Bestuursrechters gaan indringender toetsen of instanties voldoende oog hebben voor de menselijke maat. Uitkeringsinstanties moeten ook naar hun eigen rol kijken bij herziening of terugvordering van een uitkering en ze moeten in dergelijke gevallen meer rekening houden met de financiële, sociale en psychische problemen. Dat schrijft de Centrale Raad van Beroep (CRvB) in een uitspraak van 18 april 2024.

In de zaak ontvangt een man studiefinanciering en wordt zijn Wajong-uitkering verlaagd. Bij een controle blijkt dat de man al eerder een periode studiefinanciering en een periode inkomsten uit arbeid heeft ontvangen. De man stelt dat het UWV zowel het zorgvuldigheidsbeginsel als het vertrouwensbeginsel heeft geschonden. Volgens de man was het UWV op de hoogte van zijn inkomsten en is hij pas na drie jaar van de terugvordering op de hoogte gebracht. De Centrale Raad van Beroep draagt het UWV op om een nieuwe belangenafweging te maken.
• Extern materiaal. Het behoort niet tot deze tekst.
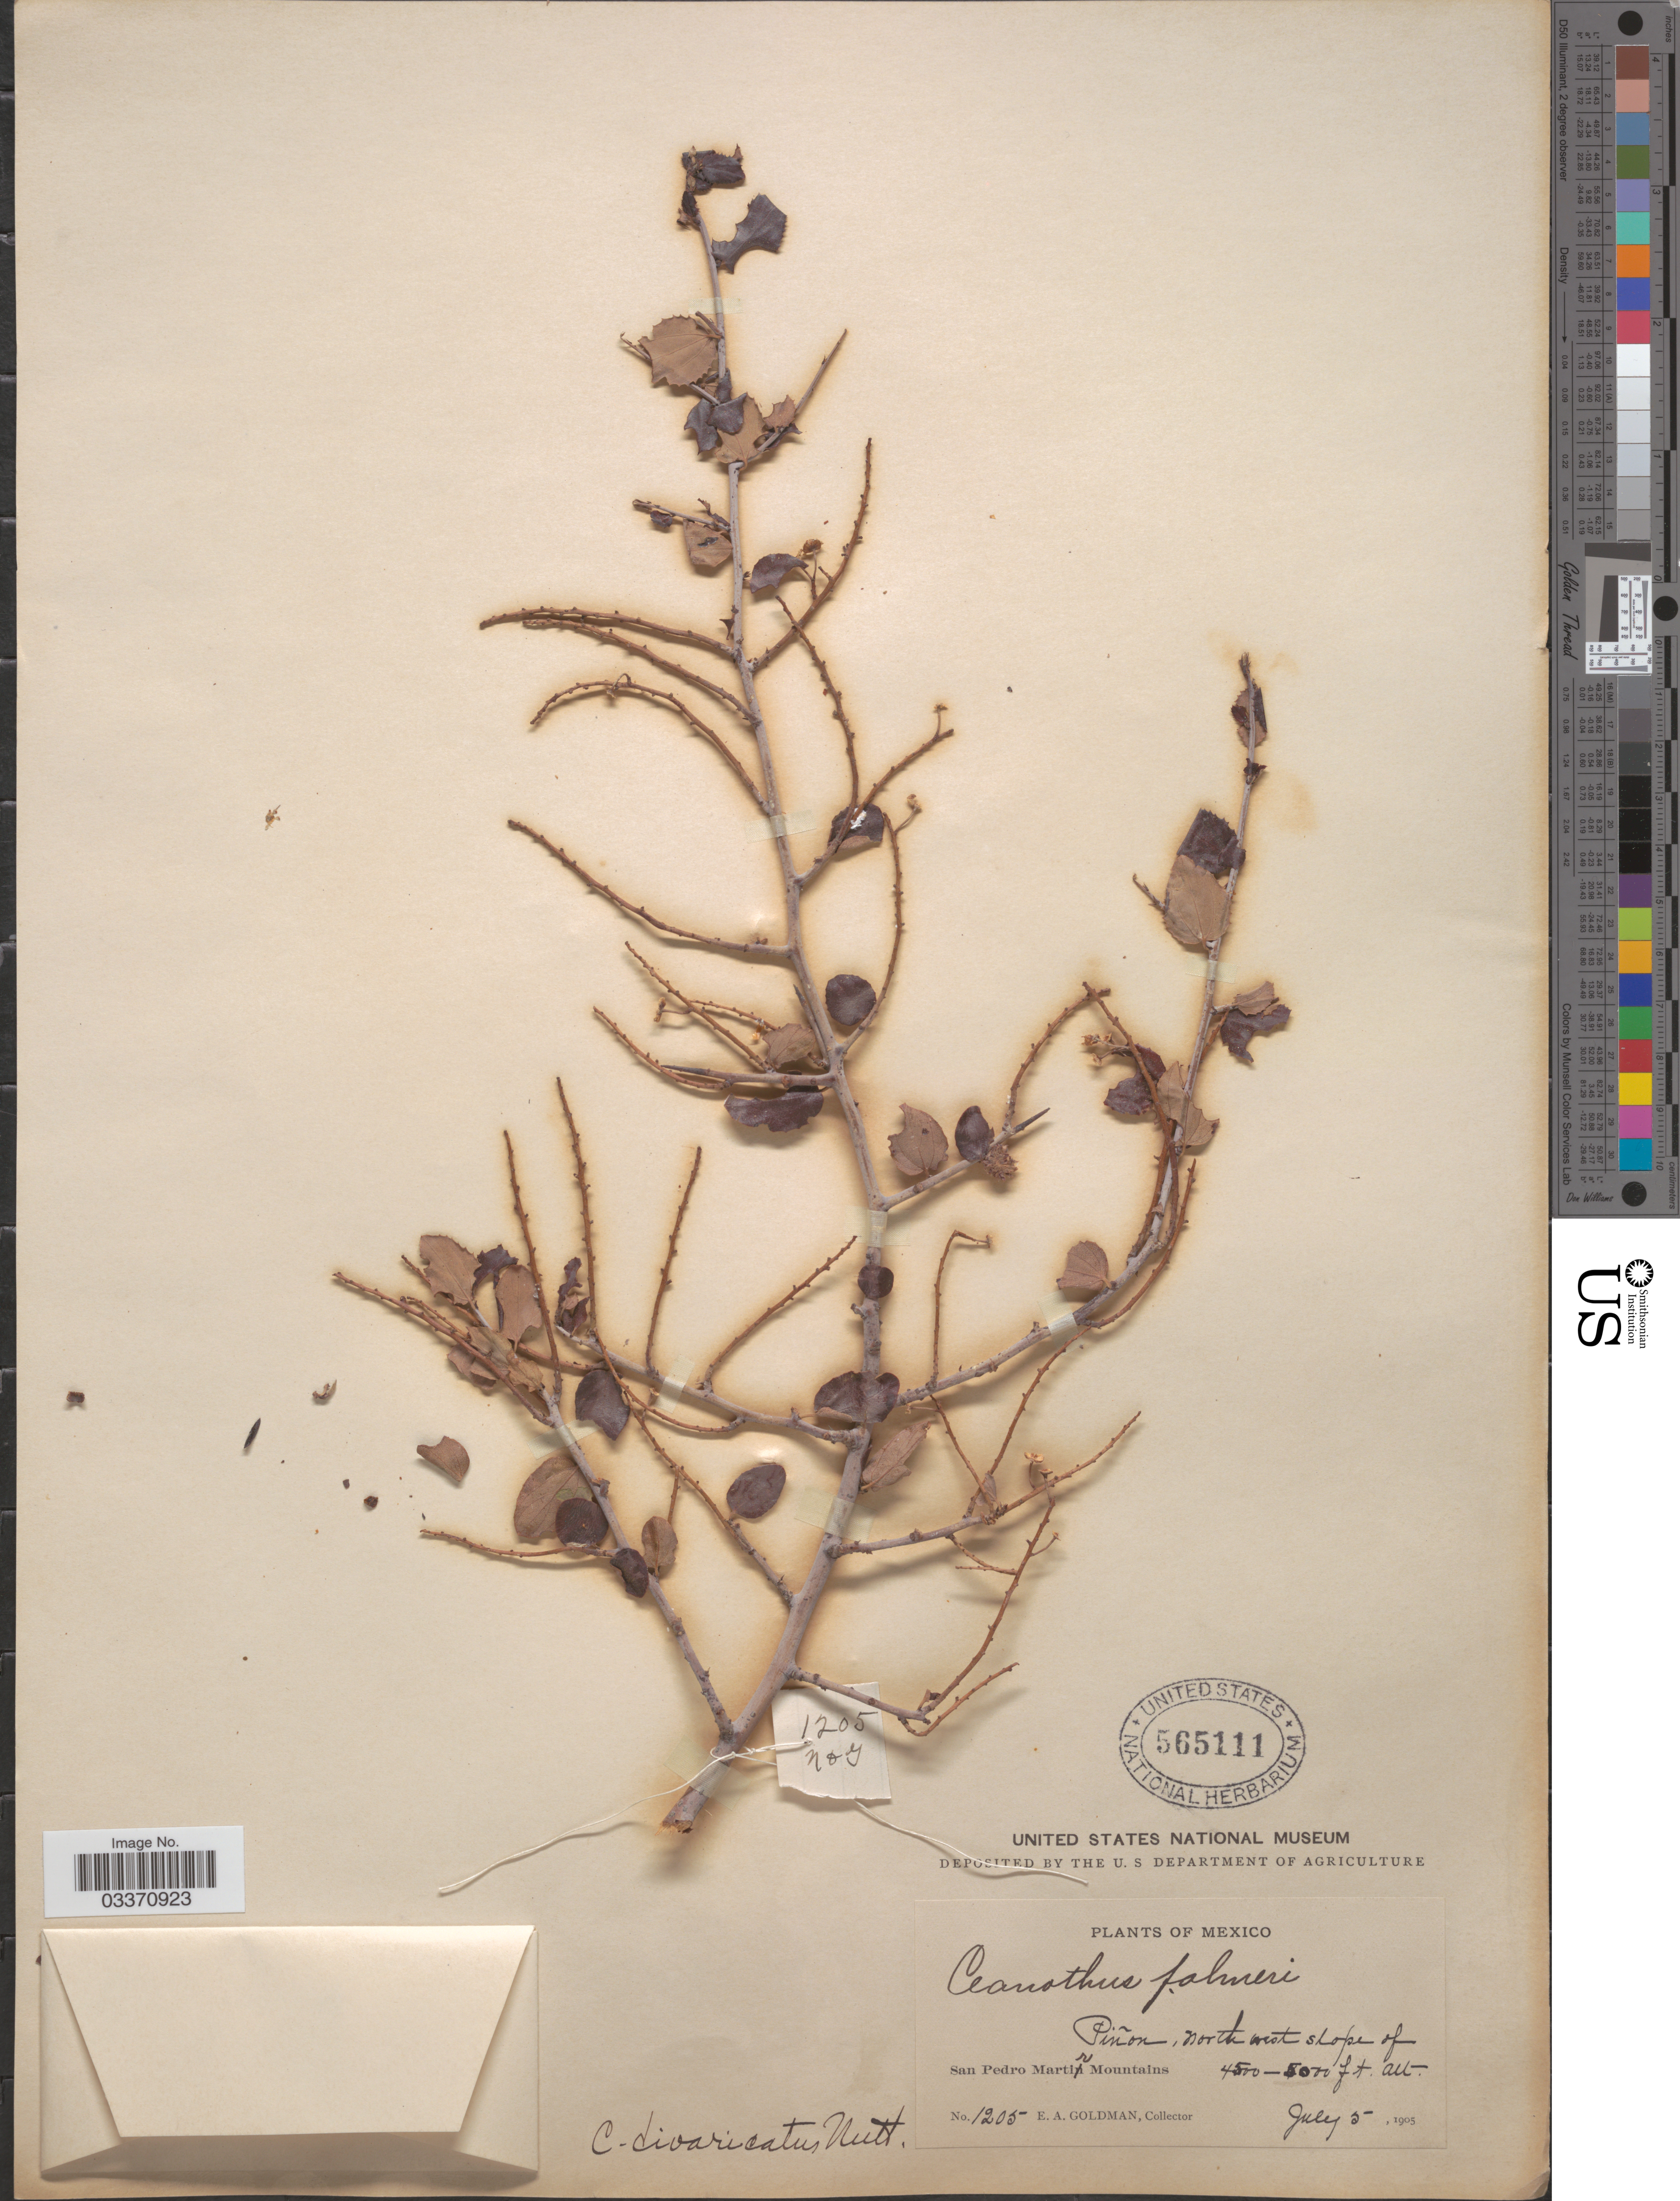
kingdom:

In het licht van veranderde maatschappelijke opvattingen en de noodzaak voor een meer evenredige toetsing van overheidsbesluiten stapt de Raad af van de tot dan toe restrictieve uitleg van het begrip ‘dringende redenen’. Deze redenen om af te zien van herziening, intrekking of terugvordering van (bijvoorbeeld) een uitkering moeten voortaan als open norm worden gezien, waarbij het UWV een afweging van alle relevante feiten en omstandigheden moet maken die voldoet aan de algemene beginselen van behoorlijk bestuur. Dit betekent dat het UWV bij dergelijke besluitvorming niet alleen de gevolgen, maar ook de oorzaak van de onterecht ontvangen uitkering in acht moet nemen. Dit omvat onder meer het aandeel van het UWV in de ontstane situatie en de mate van verwijtbaarheid bij de man.